Given information ->
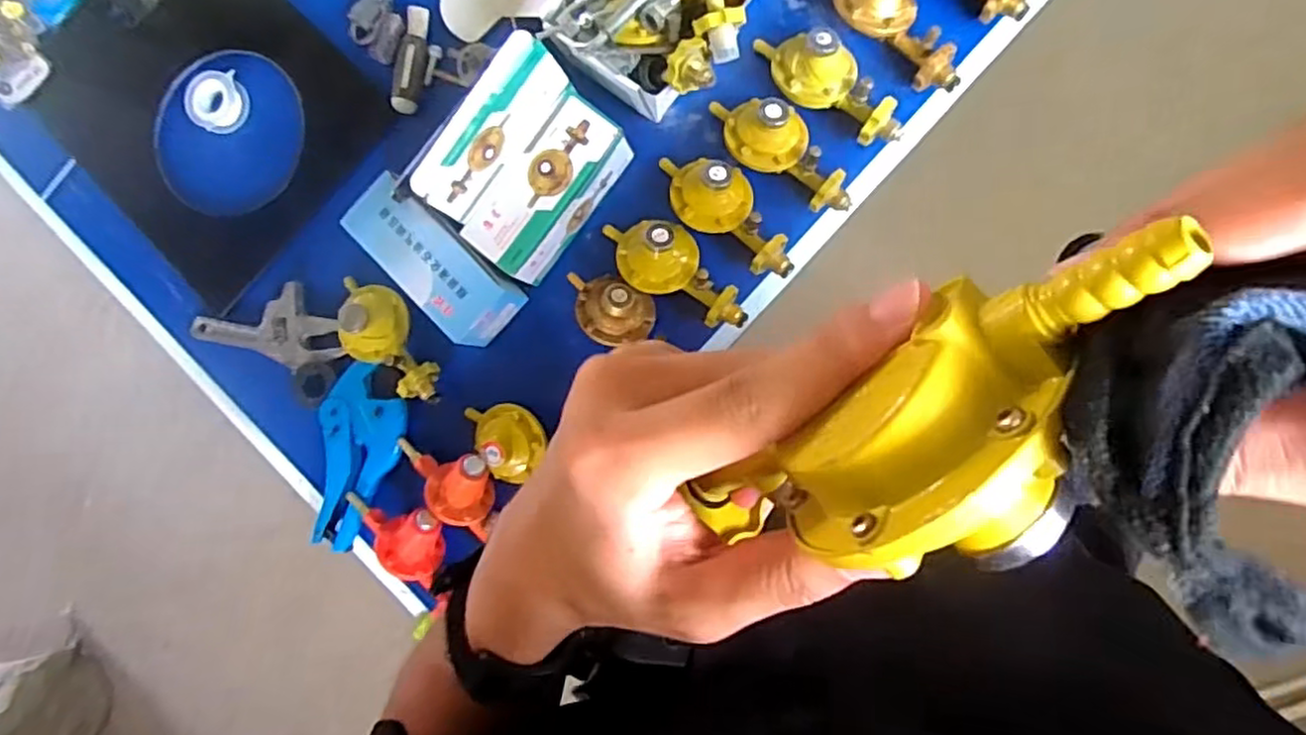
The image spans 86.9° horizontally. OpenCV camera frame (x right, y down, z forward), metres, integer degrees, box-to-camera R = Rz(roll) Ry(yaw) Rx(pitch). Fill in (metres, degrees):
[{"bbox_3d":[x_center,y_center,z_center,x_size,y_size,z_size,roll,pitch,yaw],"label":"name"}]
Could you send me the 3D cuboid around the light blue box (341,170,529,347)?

Exercise instructions ->
In full and without error, repeat the listing above, omitting its images.

Response box ->
The image spans 86.9° horizontally. OpenCV camera frame (x right, y down, z forward), metres, integer degrees, box-to-camera R = Rz(roll) Ry(yaw) Rx(pitch). Fill in (metres, degrees):
[{"bbox_3d":[x_center,y_center,z_center,x_size,y_size,z_size,roll,pitch,yaw],"label":"name"}]
Could you send me the 3D cuboid around the light blue box (341,170,529,347)?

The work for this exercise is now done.